Since 2008, the NHL has been moving outdoors for an afternoon every January to play the Winter Classic. There’s been plenty of winter and plenty of classic.
The five games have been decided by just seven goals, hitting some major venues: Ralph Wilson Stadium, Wrigley Field, Fenway Park, Heinz Field and Citizens Bank Park.
But the magnitude of those events was upstaged by the Michigan and Michigan State hockey teams going at it in their backyard last December. That backyard held 110,000-plus fans who filled Michigan Stadium to the brim.
The Wolverines trounced the Spartans, 5-0, in the Big Chill at the Big House.
Carl Hagelin, the Sodertalje, Sweden product, was one of the heroes that day, scoring a pair of goals. He said it was a game and an environment that he’ll never forget.
“I think we all get goosebumps,” Hagelin said after the Big Chill. “The whole crowd was going crazy. Everyone on the team — everyone just felt great being a part of history, so that’s something we can take with us. We just loved being out there today.”
A year later, he got to relive the experience. But it wasn’t the same.
When Hagelin stepped onto the ice for the Big Chill, he was in a bowl surrounded by 113,411 rabid fans. When Hagelin, now a member of the New York Rangers, entered Citizens Bank Park in Philadelphia for the 2012 Winter Classic, he was greeted by 46,967 fans.
In five years, the Winter Classic has averaged 53,045 people in attendance.
The numbers don’t match up.
But now the NHL is putting together a proposal that makes sense. It’s unorthodox, but it’s proven. It’s professional, but it’s college. It’s the Winter Classic, but it’s the Big Chill.
It’s the Winter Classic at the Big House.
The event is anything but official, but Michigan Athletic Director Dave Brandon announced that the NHL had approached him about using Michigan Stadium for the next Winter Classic on Jan. 1, 2013.

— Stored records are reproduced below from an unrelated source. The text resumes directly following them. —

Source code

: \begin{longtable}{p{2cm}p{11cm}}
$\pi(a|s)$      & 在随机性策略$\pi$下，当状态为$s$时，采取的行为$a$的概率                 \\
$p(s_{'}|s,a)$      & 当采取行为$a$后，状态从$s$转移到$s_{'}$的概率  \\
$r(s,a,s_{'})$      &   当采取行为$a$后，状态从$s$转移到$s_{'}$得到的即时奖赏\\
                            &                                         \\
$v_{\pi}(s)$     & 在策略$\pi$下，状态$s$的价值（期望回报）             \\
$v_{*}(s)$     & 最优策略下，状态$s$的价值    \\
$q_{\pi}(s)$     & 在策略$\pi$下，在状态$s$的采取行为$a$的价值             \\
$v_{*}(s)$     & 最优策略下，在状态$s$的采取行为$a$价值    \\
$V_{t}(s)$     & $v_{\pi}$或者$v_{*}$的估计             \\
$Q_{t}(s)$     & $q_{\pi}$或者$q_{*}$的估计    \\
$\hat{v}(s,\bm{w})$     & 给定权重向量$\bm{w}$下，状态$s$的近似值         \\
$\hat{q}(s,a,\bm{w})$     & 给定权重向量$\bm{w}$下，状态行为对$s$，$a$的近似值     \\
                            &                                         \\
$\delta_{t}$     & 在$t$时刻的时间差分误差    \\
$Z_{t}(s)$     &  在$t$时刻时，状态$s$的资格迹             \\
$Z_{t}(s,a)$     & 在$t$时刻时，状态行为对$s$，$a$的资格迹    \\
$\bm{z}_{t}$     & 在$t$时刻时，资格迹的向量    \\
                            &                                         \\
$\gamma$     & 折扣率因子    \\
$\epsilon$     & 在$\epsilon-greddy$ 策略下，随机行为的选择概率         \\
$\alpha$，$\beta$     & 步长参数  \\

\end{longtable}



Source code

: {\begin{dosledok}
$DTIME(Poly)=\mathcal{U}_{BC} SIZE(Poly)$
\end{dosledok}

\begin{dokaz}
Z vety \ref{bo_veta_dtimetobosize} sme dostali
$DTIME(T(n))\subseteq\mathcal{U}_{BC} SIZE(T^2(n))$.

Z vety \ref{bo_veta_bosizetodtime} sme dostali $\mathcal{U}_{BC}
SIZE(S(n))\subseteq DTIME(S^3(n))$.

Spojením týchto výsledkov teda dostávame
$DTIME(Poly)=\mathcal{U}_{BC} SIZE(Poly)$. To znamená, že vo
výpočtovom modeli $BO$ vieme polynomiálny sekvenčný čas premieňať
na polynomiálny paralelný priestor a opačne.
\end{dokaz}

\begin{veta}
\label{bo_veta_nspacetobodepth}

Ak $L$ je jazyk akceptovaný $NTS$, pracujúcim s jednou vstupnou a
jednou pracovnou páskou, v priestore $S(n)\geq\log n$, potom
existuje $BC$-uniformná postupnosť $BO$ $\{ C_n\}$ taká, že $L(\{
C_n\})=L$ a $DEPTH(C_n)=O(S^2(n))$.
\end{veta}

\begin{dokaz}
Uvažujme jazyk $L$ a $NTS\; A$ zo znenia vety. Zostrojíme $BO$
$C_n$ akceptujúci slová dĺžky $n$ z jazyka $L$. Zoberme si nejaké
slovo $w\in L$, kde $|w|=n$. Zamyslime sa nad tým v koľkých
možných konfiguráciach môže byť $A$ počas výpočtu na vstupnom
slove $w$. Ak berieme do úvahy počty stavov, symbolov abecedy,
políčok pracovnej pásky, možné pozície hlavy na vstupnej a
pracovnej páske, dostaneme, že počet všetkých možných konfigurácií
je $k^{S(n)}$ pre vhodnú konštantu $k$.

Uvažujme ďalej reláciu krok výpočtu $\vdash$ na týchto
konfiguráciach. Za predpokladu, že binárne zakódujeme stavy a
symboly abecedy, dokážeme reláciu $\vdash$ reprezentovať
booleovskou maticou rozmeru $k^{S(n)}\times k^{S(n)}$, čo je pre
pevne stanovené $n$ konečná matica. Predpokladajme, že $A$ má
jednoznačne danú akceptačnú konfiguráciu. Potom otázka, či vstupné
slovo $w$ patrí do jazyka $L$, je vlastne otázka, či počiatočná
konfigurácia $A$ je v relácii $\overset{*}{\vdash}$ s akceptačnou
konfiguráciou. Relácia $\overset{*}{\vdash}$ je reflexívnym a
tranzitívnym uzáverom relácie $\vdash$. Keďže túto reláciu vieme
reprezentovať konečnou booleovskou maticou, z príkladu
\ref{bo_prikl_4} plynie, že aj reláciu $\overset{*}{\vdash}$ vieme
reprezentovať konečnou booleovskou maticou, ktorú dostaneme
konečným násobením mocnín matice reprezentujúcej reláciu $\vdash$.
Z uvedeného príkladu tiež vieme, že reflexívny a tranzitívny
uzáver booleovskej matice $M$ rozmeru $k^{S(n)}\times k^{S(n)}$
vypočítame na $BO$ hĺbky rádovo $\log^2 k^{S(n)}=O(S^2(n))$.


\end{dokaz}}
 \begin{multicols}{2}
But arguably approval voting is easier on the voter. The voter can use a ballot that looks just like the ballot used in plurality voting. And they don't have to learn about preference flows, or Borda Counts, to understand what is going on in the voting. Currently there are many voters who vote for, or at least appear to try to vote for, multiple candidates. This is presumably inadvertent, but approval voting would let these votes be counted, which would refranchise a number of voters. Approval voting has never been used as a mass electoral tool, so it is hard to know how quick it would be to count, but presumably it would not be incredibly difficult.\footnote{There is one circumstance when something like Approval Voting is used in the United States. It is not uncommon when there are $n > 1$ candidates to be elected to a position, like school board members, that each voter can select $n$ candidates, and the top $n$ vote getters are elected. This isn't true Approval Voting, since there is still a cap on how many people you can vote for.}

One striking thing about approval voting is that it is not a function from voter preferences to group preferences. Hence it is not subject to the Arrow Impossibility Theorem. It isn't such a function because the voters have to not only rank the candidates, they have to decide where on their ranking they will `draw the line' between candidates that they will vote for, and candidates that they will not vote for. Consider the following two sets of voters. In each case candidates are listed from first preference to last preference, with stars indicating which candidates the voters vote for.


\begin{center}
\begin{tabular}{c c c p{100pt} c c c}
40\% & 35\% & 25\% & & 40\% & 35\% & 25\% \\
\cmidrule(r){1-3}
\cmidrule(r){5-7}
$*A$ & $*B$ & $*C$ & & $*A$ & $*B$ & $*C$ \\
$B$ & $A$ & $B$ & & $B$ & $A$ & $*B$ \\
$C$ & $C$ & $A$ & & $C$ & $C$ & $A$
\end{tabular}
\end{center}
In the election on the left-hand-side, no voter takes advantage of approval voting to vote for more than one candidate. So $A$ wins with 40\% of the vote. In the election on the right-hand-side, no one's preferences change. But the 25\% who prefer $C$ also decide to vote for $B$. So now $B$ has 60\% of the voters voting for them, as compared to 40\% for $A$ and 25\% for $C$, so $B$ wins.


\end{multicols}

(If you’re concerned, trust in TiVo, because it seems that the Rose Bowl would be played the same day.)
“We have been approached by the NHL about utilizing our facility for the 2013 Winter Classic,” Brandon said in a statement released this week. “There are a lot of complex circumstances that need to be ironed out before anything moves forward. We will have more to say if/when something materializes.”
The match-up would likely be the Detroit Red Wings and Toronto Maple Leafs — two Original Six rivals. The Red Wings have been in one previous Winter Classic, drawing 4.4 million television viewers in 2009.
But that edition of the Winter Classic, hosted at Wrigley Field against the Chicago Blackhawks, held a capacity crowd of just 40,818. This would up the ante.
The hitch — because there always must be one — is rather mighty.
The Red Wings are owned by mighty Mike Ilitch, who also owns Little Caesar’s Pizza, Detroit Tigers and Comerica Park. If the Winter Classic were to be housed at an outside venue, the profits from ticket sales, merchandise, television rights, vending and the like would be split three ways instead of two.
If Illitch and the NHL struck a deal to play the 2013 Winter Classic at Comerica Park — one of the venues being considered — it would be easy money, but the official capacity is 41,255. The Big House would more than double the attendance, providing a stadium that could seat both the Detroiters and the Canadians coming across the bridge.
Most importantly, it’s been proven that hockey can pack Michigan Stadium. And that was college hockey.
This would be the Big Chill, but it would be bigger. It would be different. It would be classic.
This Sunday, Michigan and Ohio State will battle at the Frozen Diamond Faceoff at Progressive Field in Cleveland. The capacity is 43,441.
The Big House looks over and smiles.
You musn’t be afraid to dream a little bigger, darling.